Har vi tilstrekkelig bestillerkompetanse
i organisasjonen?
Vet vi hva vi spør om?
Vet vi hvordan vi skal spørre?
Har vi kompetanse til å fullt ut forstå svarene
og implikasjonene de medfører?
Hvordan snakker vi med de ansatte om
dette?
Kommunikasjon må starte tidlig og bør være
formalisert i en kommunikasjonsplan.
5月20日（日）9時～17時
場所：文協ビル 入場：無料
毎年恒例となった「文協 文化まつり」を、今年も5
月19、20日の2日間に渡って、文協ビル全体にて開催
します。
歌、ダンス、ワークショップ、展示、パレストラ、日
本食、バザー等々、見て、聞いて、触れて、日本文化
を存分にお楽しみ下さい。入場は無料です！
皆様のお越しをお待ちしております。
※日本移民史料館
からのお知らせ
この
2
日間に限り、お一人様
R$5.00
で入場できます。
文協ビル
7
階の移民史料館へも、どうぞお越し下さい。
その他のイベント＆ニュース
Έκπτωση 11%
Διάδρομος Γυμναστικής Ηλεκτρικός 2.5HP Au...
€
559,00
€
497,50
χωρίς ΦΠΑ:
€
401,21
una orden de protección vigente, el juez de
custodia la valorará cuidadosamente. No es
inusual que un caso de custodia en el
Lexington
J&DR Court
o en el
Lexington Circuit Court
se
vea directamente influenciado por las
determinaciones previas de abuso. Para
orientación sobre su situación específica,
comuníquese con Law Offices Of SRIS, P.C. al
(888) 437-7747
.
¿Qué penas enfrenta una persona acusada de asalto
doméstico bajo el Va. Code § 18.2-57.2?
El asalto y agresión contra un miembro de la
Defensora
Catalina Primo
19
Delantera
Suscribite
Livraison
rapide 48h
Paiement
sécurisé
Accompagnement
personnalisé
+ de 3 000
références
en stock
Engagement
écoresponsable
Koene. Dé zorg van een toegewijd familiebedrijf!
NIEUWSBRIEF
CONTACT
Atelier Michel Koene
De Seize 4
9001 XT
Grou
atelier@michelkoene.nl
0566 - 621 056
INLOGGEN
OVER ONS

[Exercise] Within the material above, find every line containing the word "asalto" and copy it.

[Exercise answer]
¿Qué penas enfrenta una persona acusada de asalto
El asalto y agresión contra un miembro de la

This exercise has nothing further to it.